• _What you will do_:
From the line holding "hfov_deg: 4.4" through the line holding "focal_mm: 55" below, write out every line exactly; include both of those lines and drop the pictures.

• _Task inputs_:
__________________________________________________

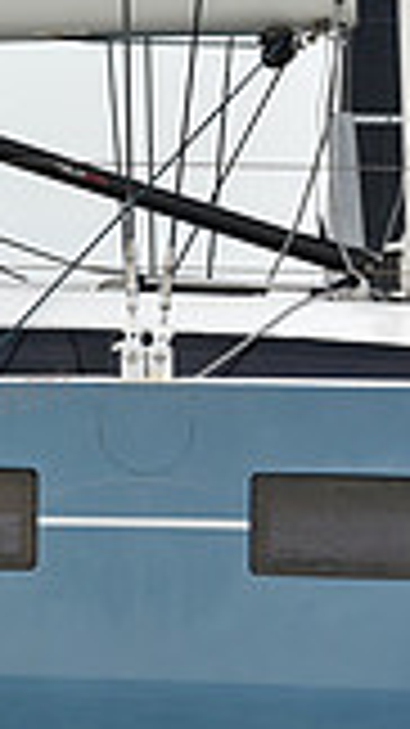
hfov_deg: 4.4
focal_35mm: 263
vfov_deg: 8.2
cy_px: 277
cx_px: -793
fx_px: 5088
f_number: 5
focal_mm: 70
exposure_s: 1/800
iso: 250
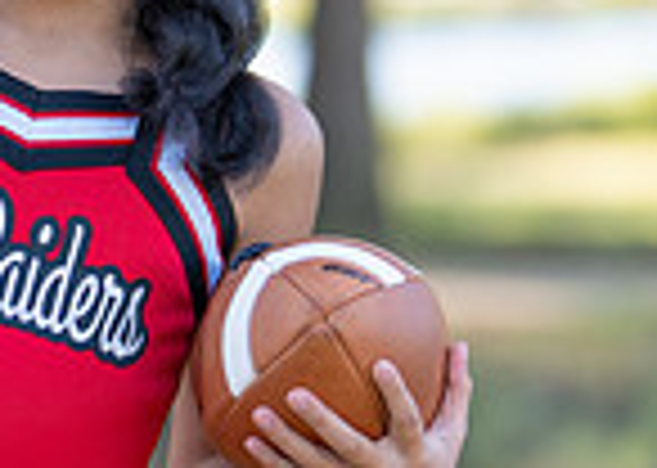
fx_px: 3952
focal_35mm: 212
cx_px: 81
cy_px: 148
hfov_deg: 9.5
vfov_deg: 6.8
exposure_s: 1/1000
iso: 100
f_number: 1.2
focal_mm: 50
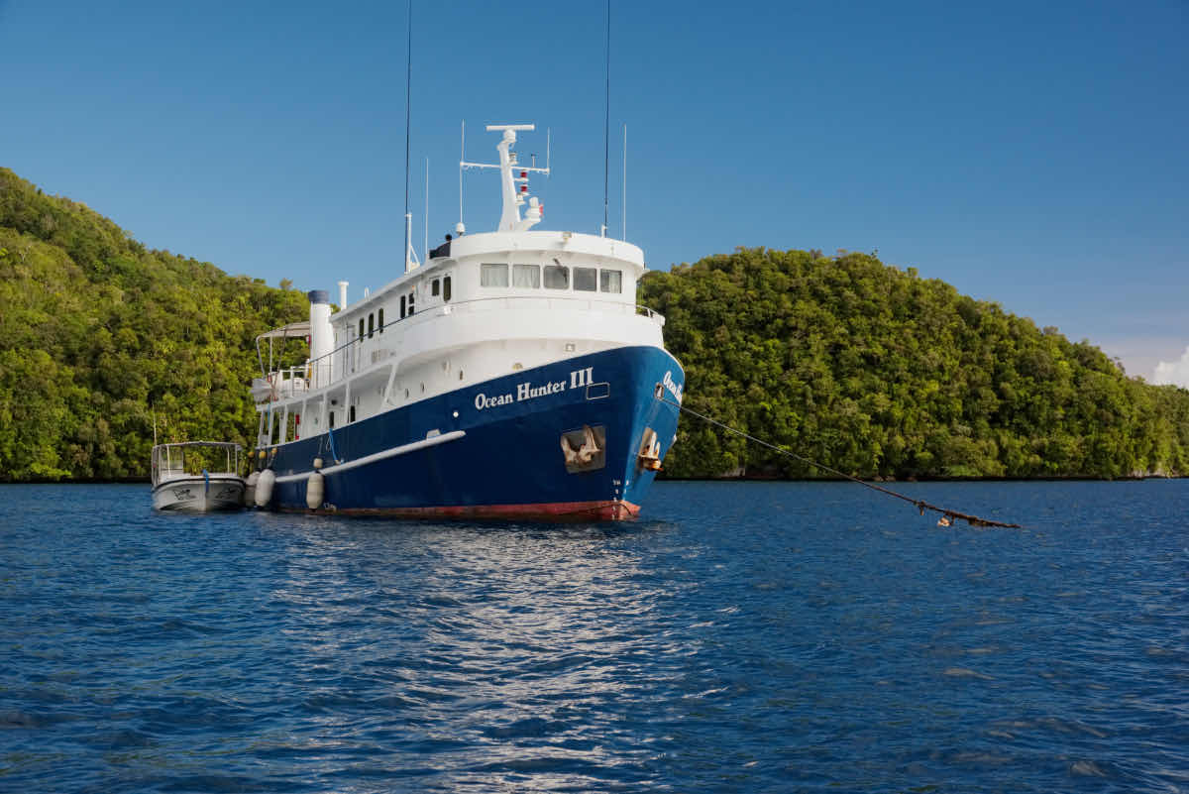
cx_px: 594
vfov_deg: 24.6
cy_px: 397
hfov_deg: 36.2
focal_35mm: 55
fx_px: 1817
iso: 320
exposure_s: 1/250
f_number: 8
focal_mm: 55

__________________________________________________

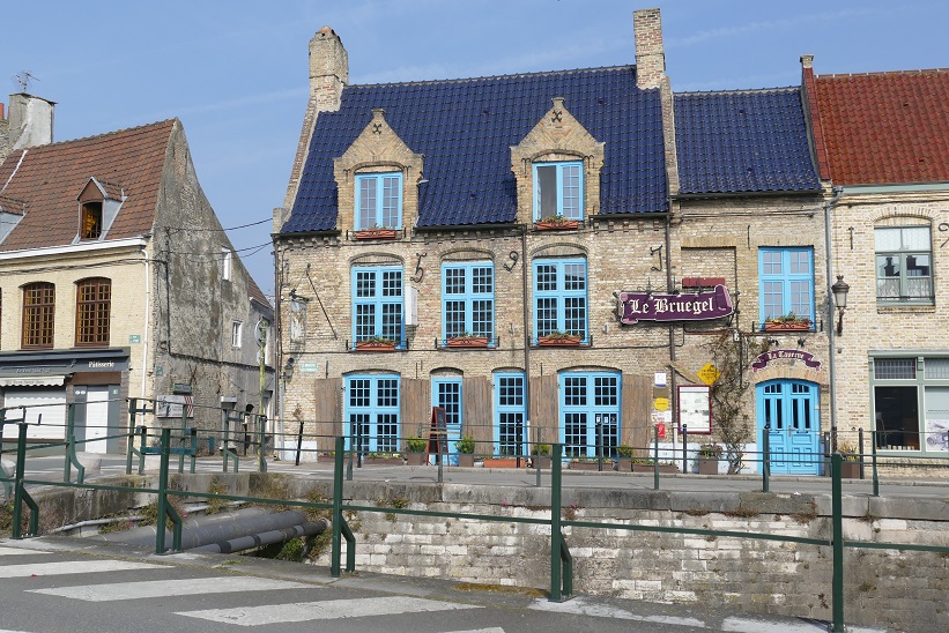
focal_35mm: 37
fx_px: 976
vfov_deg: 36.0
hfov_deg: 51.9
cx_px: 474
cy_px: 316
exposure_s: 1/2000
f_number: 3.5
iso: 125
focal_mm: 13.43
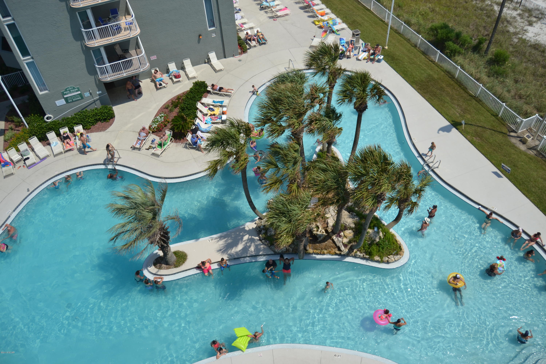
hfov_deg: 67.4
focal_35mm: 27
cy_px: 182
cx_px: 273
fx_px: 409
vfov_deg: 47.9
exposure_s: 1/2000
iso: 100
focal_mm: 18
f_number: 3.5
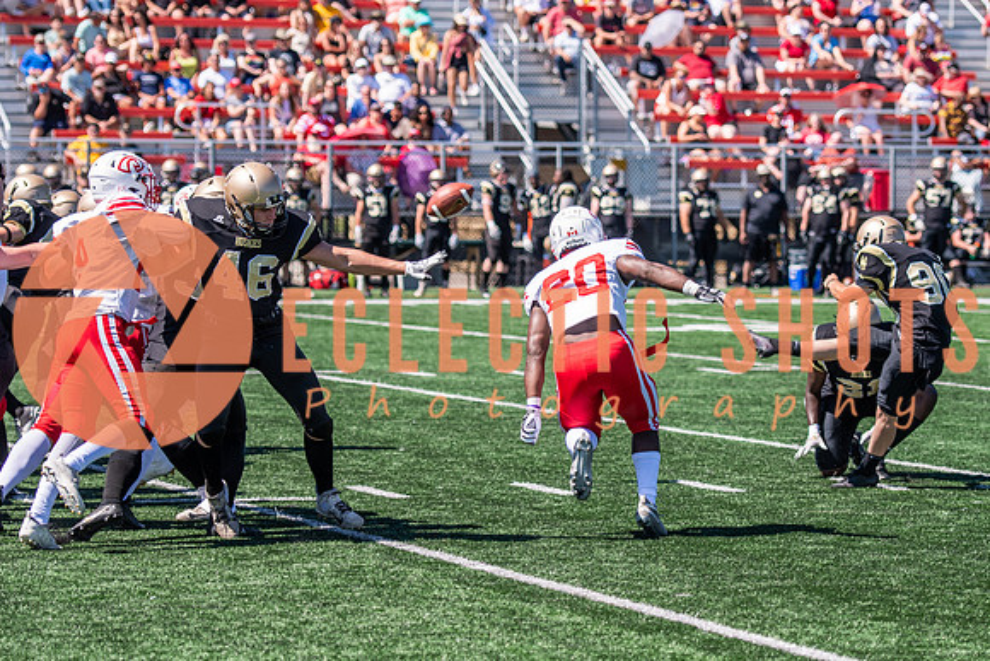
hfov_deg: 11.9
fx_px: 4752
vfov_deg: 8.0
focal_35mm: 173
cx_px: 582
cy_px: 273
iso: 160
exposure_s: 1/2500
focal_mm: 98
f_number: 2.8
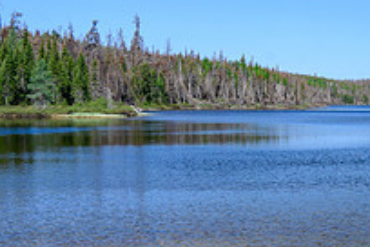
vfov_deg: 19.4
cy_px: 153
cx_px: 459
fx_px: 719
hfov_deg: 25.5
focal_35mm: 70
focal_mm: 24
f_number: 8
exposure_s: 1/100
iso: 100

__________________________________________________

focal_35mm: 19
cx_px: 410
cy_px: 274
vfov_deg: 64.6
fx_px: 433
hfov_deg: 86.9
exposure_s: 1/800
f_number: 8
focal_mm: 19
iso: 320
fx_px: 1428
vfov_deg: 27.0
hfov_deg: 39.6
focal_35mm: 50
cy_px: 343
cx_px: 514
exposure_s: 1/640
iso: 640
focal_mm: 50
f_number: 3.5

__________________________________________________

• _Written response_:
hfov_deg: 4.4
focal_35mm: 263
vfov_deg: 8.2
cy_px: 277
cx_px: -793
fx_px: 5088
f_number: 5
focal_mm: 70
exposure_s: 1/800
iso: 250
fx_px: 3952
focal_35mm: 212
cx_px: 81
cy_px: 148
hfov_deg: 9.5
vfov_deg: 6.8
exposure_s: 1/1000
iso: 100
f_number: 1.2
focal_mm: 50
cx_px: 594
vfov_deg: 24.6
cy_px: 397
hfov_deg: 36.2
focal_35mm: 55
fx_px: 1817
iso: 320
exposure_s: 1/250
f_number: 8
focal_mm: 55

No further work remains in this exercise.